GSH 238+00+09 is a nearby massive bubble located in the Orion Arm. This superbubble was discovered by astronomer Carl Heiles in 1998 and is one of the largest structures near the Solar System. In astronomical literature, the superbubble is usually referred to as the Vela Supershell.

==General Information==

GSH 238+00+09 is a superbubble that was formed by ~200 supernovae 300 Myr ago from the Messier 6 family, Alpha Persei family, Cr 135 family, Cr 121 family, Sco–Cen association, and the Tau–Aur association. The superbubble has an elliptical shape with a HI hole centered at l≈235°, it is also among the most energetic structures of its kind in the Milky Way. GSH 238+00+09 connects to the Local Bubble via a tunnel and separates the Radcliffe Wave and Vela Ridge Cloud from each other. This separation creates a massive cavity where the Gum Nebula and Eridanus Loop expanded, while the shock waves formed by the superbubble triggered the formation of Star-forming regions like the Orion–Eridanus Superbubble and Monoceros R2. The radius of GSH 238+00+09 is approximately 220 or 280 kpc. GSH 238+00+09 also influences the elongation of the Local Bubble by producing a deficiency of neutral matter towards l≈230°.

GSH 238+00+09 has a calculated oort constant A = 12.7 km s⁻¹ kpc⁻¹ from the streaming motions in the individual clouds.
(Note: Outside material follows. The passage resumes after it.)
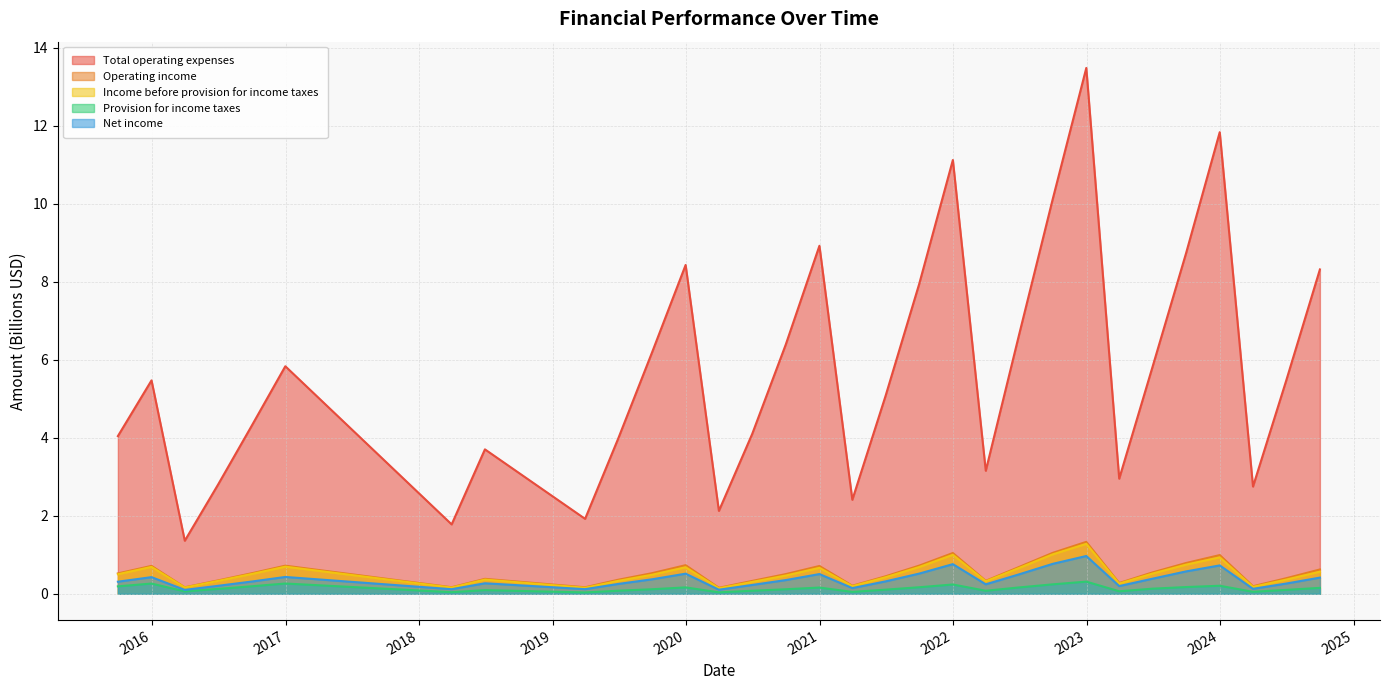

What is the sum of all Net income values?

11.5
Using the calculated oort constant and calculated VSLR of ~9 km s⁻¹, a study gave a distance of ~0.8 kpc in the galactic plane and a angular radius ~16°. The H I brightness temperature in the hole is 8 K. The swept-up mass (Including He) of and the energy required to produce the hole being EE = ~3.4 x 10⁵² ergs provides a kinematic age of ~21 Myr. This makes GSH 238+00+09 rank as one of the major galactic superbubbles and is 10 times more massive than the nearby Orion–Eridanus Superbubble.

The relation between star cluster family Cr 135 and GSH 238+00+09 is supported by the calculated dynamical age of 29.4 Myr, which requires 96 supernovae to from GSH 238+00+09 in that time frame, this agrees with the age of the Cr 135 family which is approximately 21.7 Myr. Ten clusters in the Messier 6 family was responsible for producing 28 SNe in 15 Myr, while the Alpha Persei family along with the Sco–Cen association and Tau–Aur association produced ~15 SNe. The total of supernovae needed is estimated to be ~200.